In the tank we worked on timing of the stroke again and were shown some common mistakes.  The weather cleared up and we were able to row.  My seat assignment was bow seat, which internet research has told me is for the crappiest rower.  I refuse to believe I was the crappiest of that group (but probably bottom half- I'm weak) and based on the corrections the coxswain gave us out in the boat, I'm holding too this.  I've also since read that shorter rowers often go towards the back, and this makes more sense because the two seat was also my height.  The taller girls were up front.  Anyhow, we learned to adjust the shoes (mine need to go all the way up) and how to "set" the boat - lay your oar flat on the water to balance it.  Half the boat set the boat while the other half rowed.  Each half of the boat was 2 experienced and 2 new rowers, so the new rowers followed the strokes of the experienced ones.  We would pause at different points of the stroke, and then eventually did continual rowing.  It was pretty neat, and easier than in the tank.  The hardest part was rowing really slowly because while I didn't feel I was rushing to the catch, I also just don't have very far to slide before my legs run out, so staying with the tall girl in the 4 seat was tough! 

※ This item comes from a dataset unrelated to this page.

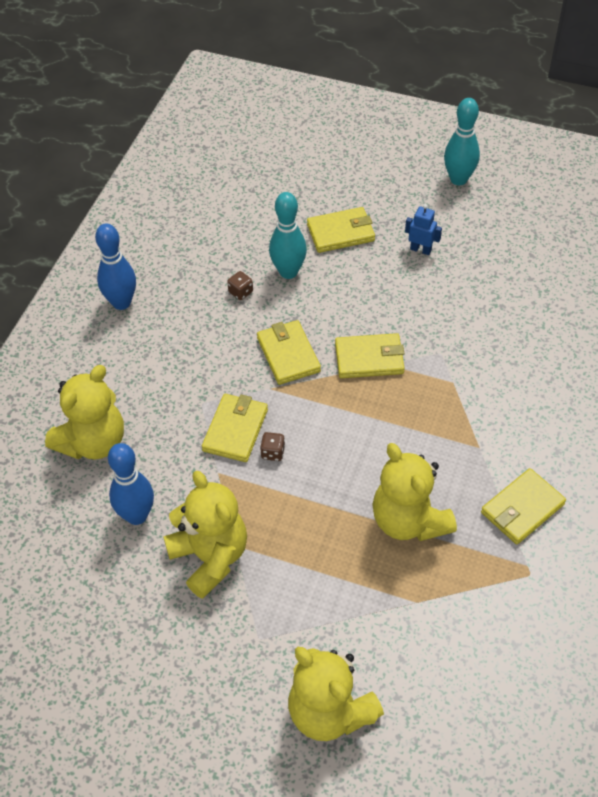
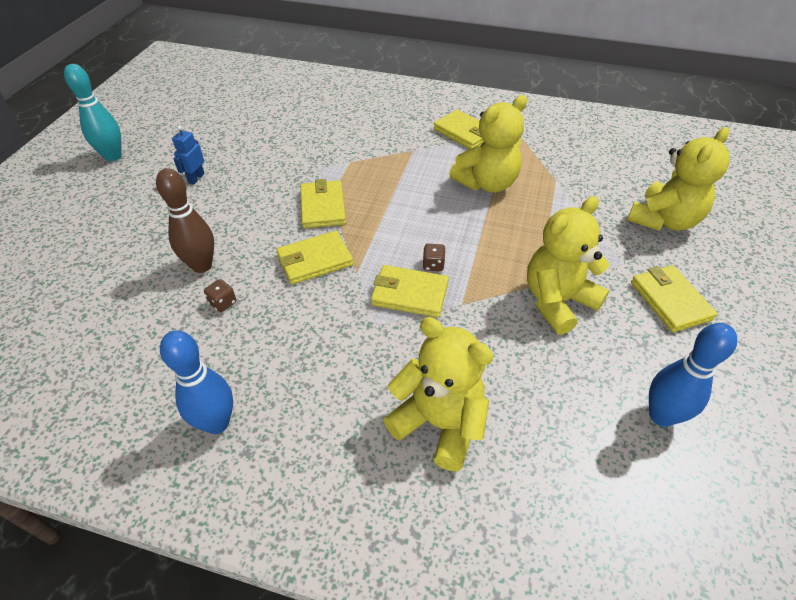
camera: 95 degrees left, 5 degrees down
blue bowling pin [108,443,154,525] -> blue bowling pin moved to [649,323,737,427]
turquoise bowling pin [269,192,307,279] -> brown bowling pin [156,168,214,273]
yellow wallet [307,207,375,253] -> yellow wallet moved to [631,265,718,332]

We came back to dock and switched seats (no one specializes as a port or starboard, everyone does both- the coach said she rowed one side all through college until one day she was asked to switch and then she was so confused she couldn't figure out which way to turn the key in her car door to make it open).  The number 2 seat I liked better, because I feather with my right hand, but I swear there was something wrong with it.  The girl who had been 2 said she couldn't sit in the proper position to set the boat, and I had no problem with that in the bow seat, but then I couldn't in the 2 seat.  You are supposed to rest the oar on your leg, and my achilles tendons don't stretch enough to ever get my legs that high.  It was very odd.  Nothing else felt wrong about it though.  We had a different cox this time (the first was a man) and she was very analytical, breaking down EXACTLY what she wanted.  You sometimes had to guess with the guy (follow the leader with the experienced rowers who knew what he wanted).  This is also when I got to learn to "back" or row backwards to help turn the boat- very hard, way harder than paddling a kayak backwards.

On the next switch I went to the sculling station and that was pretty awesome.  We used a rec shell, so it was wide and stable. This was a lot easier for me because the handles were much smaller, but also a lot harder because my right stroke wasn't as strong as my left and so I couldn't always stay in a straight line.  And, it is just like skating backwards, where you never know what is behind you- very nerve wracking.  We didn't use our legs yet, just arm/body part of the stroke - I tried the legs a few times, and man was that confusing.  Having two oars really means there is a lot to think about.  Still, I'd like to try sculling again.
And then we got the boats out of the water and washed off and that was the end of day 2.